As reported in Sharyl Attkisson’s new book, “Stonewalled,” C-SPAN’s Brian Lamb interviewed President Obama in the Oval Office on Aug. 12, 2010. In that session, Lamb asked Obama what he’d changed in the Oval Office. The president responded, in part: “We have not yet redecorated this room . . . Given that we are in the midst of some very difficult economic times, we decided to hold off last year in terms of making some changes.” Lamb’s session with the president was part of a documentary on the White House that C-SPAN was planning for a later date.

Notwithstanding the decision to “hold off last year,” the Oval Office got a new look just days after the president’s Aug. 12 chat with Lamb. On Aug. 31, The Post published a story on the makeover. Concerned that C-SPAN would publish the interview with Obama in the wake of the news in The Post, White House officials contacted C-SPAN to “make sure” that the network didn’t release the Obama remarks until weeks later, when the full documentary was ready, Attkisson writes.

C-SPAN defines its mission as a “public service,” a calling at odds with taking orders from the White House. It dropped its Obama-Oval Office footage on Aug. 31. According to Attkisson’s book, Josh Earnest, then deputy press secretary, threatened to “withhold future access” from C-SPAN.

That was four years ago. What has happened since then? “I will say that we’ve not been able to get interviews with the president, vice president or the first lady as well,” says Mortman. And what about lesser-ranking White House officials? “No results at the lower levels,” says Mortman, noting that the White House generally cites scheduling issues in rejecting interview requests. Several C-SPAN programs feature interviews — “Washington Journal,” “Newsmakers,” “Communicators,” “In Depth” and “Q&A” — though the network would commonly invite White House officials for “stand-alone” sessions, according to Mortman.
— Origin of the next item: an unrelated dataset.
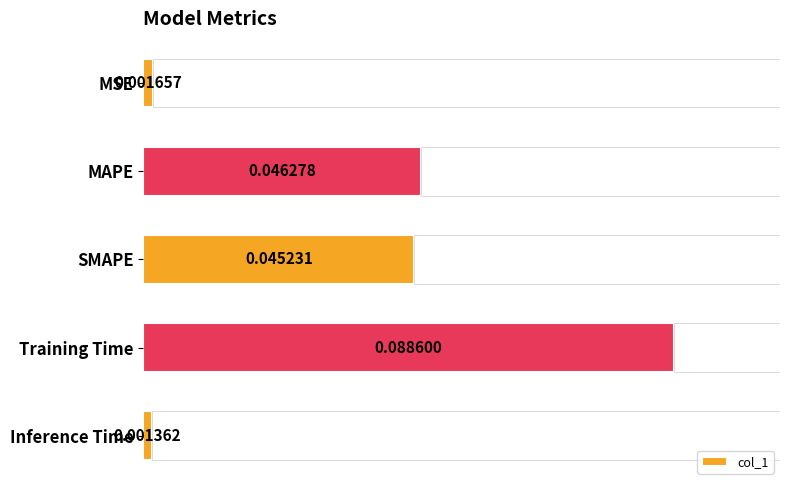

Where is col_1 nearest to the value 0?

Inference Time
Does all this mean that the White House has followed through on the pledge to withhold access? Mortman wouldn’t bite on that one, repeating his line about how the network’s interview requests haven’t resulted in interviews. It also bears noting that Obama has gone years without granting interviews to key media outlets, including The Washington Post and the New York Times.

C-SPAN has been doing its thing since 1979. When asked whether it has seen such a prolonged access drought before, Mortman answered, “No.”